Transcribed page contents
+ + + + + + +

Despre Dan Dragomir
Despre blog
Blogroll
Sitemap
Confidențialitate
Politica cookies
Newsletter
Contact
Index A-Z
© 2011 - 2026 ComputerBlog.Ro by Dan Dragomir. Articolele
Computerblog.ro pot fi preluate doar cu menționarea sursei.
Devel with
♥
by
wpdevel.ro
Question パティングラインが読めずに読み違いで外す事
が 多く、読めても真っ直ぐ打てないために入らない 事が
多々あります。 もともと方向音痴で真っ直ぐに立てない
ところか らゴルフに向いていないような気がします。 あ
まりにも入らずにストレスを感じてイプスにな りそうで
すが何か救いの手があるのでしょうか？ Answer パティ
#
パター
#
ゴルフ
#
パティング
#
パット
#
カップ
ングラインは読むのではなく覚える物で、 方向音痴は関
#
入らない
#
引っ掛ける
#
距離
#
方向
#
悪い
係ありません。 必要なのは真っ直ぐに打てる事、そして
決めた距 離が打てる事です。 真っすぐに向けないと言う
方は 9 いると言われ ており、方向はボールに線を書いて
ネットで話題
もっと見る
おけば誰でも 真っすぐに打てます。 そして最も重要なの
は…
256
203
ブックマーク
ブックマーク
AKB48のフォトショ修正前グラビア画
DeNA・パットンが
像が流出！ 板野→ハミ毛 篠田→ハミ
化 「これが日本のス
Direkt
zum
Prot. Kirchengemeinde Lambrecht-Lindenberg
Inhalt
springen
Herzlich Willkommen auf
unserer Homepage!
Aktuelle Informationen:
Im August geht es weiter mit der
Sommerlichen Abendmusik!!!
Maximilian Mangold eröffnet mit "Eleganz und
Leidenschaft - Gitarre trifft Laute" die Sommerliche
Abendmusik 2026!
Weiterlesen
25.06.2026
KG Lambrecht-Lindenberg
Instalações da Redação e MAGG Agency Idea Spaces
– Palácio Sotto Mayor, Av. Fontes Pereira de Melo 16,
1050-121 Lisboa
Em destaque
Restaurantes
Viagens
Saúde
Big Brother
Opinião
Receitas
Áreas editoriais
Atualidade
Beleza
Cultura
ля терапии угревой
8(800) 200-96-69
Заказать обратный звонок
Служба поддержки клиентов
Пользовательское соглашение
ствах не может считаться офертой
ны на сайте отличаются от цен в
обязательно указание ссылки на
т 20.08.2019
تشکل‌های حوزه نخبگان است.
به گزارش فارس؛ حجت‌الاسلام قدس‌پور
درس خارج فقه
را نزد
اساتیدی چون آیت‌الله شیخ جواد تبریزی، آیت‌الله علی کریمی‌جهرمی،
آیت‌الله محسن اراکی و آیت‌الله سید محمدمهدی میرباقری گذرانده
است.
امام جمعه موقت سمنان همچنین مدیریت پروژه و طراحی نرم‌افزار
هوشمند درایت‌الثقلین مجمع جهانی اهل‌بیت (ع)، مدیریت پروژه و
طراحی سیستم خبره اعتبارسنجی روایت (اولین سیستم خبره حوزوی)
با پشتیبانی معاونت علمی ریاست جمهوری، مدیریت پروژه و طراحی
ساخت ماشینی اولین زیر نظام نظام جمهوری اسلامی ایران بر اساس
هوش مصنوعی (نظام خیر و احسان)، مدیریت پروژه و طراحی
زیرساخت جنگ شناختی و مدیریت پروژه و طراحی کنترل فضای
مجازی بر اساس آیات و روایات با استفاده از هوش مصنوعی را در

+ + + + + + +

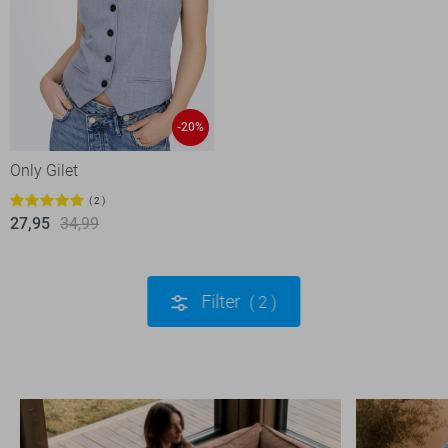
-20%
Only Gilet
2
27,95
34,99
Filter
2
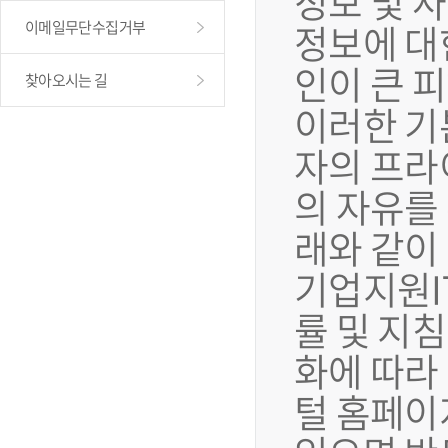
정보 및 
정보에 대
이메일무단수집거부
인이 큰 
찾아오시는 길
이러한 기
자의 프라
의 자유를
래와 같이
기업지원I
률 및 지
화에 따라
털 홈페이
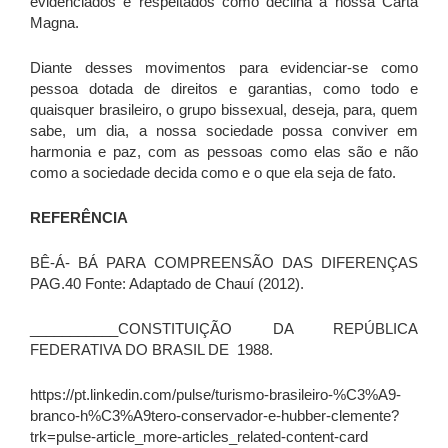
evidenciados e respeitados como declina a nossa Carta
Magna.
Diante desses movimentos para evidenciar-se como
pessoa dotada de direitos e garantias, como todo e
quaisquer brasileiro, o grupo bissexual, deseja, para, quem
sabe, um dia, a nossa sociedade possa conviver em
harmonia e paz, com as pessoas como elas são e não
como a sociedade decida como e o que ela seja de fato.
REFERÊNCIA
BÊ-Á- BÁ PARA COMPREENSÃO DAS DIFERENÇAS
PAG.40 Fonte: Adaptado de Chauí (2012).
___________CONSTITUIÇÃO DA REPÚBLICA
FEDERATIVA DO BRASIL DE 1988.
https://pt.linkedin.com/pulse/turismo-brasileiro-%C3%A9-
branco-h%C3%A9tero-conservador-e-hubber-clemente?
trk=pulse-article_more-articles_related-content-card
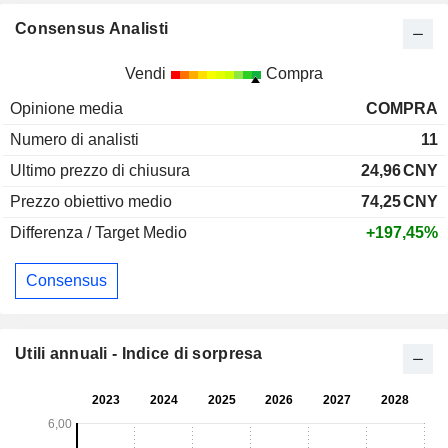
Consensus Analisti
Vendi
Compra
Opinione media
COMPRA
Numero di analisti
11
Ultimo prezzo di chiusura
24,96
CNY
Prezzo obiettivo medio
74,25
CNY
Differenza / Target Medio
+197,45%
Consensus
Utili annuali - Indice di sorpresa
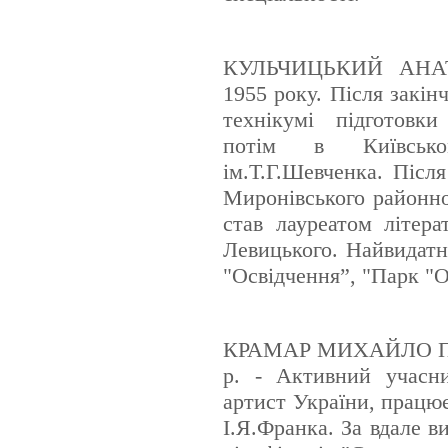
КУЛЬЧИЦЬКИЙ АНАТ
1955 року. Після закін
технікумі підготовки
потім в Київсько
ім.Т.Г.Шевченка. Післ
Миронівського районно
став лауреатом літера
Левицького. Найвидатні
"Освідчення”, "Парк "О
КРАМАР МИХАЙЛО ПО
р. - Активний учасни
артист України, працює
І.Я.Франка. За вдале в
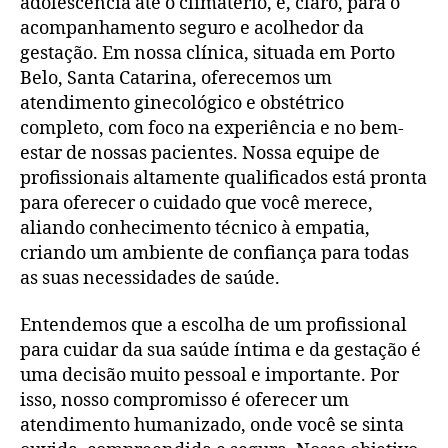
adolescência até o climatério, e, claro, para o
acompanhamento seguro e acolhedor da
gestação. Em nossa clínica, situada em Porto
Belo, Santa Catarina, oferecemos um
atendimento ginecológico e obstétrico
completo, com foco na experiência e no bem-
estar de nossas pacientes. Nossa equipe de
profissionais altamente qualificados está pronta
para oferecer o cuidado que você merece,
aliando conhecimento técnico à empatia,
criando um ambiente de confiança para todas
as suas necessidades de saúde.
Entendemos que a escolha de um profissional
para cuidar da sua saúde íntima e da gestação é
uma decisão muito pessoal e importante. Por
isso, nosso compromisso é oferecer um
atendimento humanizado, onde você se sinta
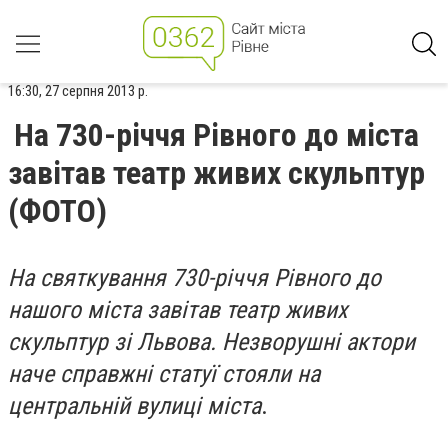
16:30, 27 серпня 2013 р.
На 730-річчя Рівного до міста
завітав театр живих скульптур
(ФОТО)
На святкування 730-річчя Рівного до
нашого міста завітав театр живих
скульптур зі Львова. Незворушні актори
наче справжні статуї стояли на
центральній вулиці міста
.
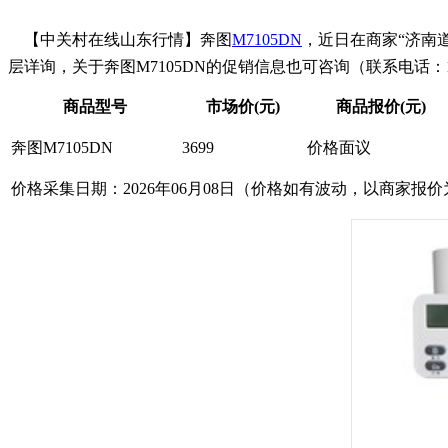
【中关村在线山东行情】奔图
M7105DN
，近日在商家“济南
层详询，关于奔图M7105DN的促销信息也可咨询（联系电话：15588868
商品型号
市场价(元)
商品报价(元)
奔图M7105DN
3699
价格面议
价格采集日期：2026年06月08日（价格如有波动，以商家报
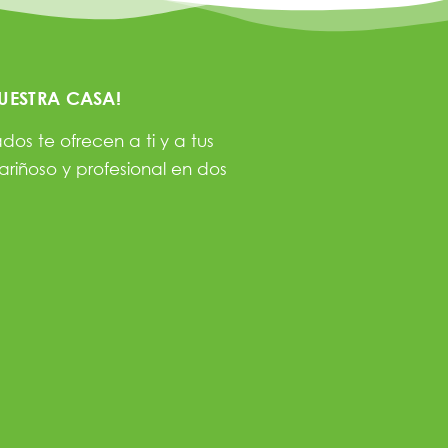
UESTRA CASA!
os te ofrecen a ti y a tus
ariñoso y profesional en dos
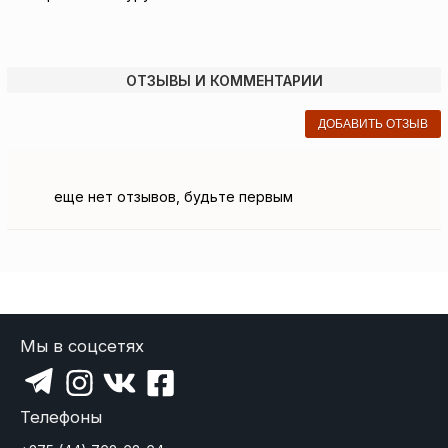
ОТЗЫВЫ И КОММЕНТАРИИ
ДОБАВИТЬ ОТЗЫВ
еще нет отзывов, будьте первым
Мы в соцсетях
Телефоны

+ + + + + + +

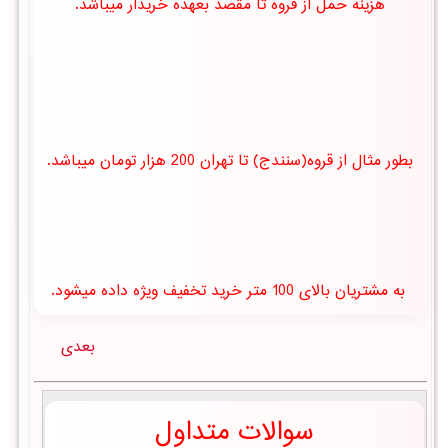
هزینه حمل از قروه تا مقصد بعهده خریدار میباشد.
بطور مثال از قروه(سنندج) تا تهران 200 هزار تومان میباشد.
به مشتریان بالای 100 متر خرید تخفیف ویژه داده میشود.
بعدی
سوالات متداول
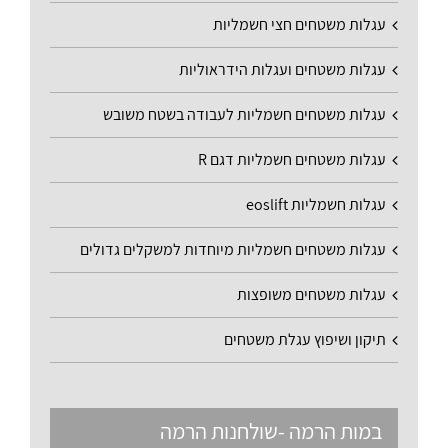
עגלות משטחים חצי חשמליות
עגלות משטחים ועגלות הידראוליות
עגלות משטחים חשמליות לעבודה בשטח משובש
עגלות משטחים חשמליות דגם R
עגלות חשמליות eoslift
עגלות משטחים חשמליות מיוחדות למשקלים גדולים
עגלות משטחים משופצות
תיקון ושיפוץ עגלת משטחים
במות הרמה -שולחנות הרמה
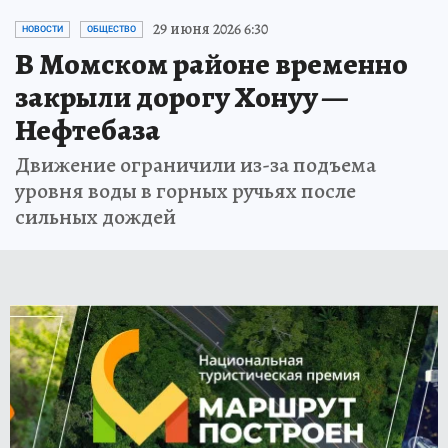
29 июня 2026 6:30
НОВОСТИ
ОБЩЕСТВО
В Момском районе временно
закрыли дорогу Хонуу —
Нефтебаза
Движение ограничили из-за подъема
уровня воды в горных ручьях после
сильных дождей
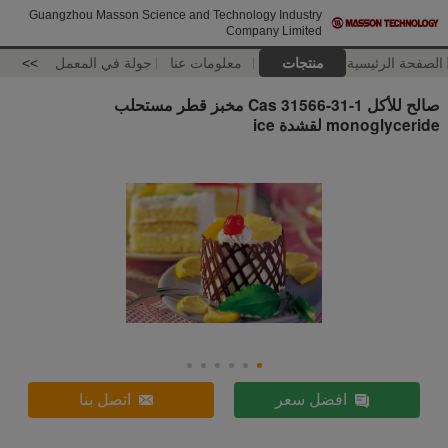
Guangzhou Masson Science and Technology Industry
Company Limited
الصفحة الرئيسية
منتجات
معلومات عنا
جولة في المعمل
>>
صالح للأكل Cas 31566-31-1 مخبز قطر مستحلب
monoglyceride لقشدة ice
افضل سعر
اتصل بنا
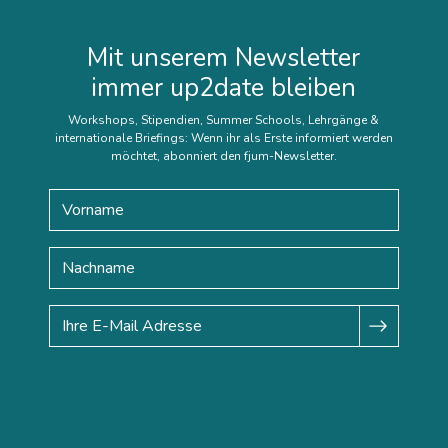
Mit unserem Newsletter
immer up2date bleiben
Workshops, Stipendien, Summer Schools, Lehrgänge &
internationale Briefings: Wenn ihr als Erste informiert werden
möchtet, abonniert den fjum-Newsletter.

+ + + + + + +

What you should do →
Go to the line above that has "صالح للأكل Cas 31566-31-1 مخبز قطر مستحلب" and copy exactly from there down to the line that has "internationale Briefings: Wenn", both included. Leave the pictures out.

Result →
صالح للأكل Cas 31566-31-1 مخبز قطر مستحلب
monoglyceride لقشدة ice
افضل سعر
اتصل بنا
Mit unserem Newsletter
immer up2date bleiben
Workshops, Stipendien, Summer Schools, Lehrgänge &
internationale Briefings: Wenn ihr als Erste informiert werden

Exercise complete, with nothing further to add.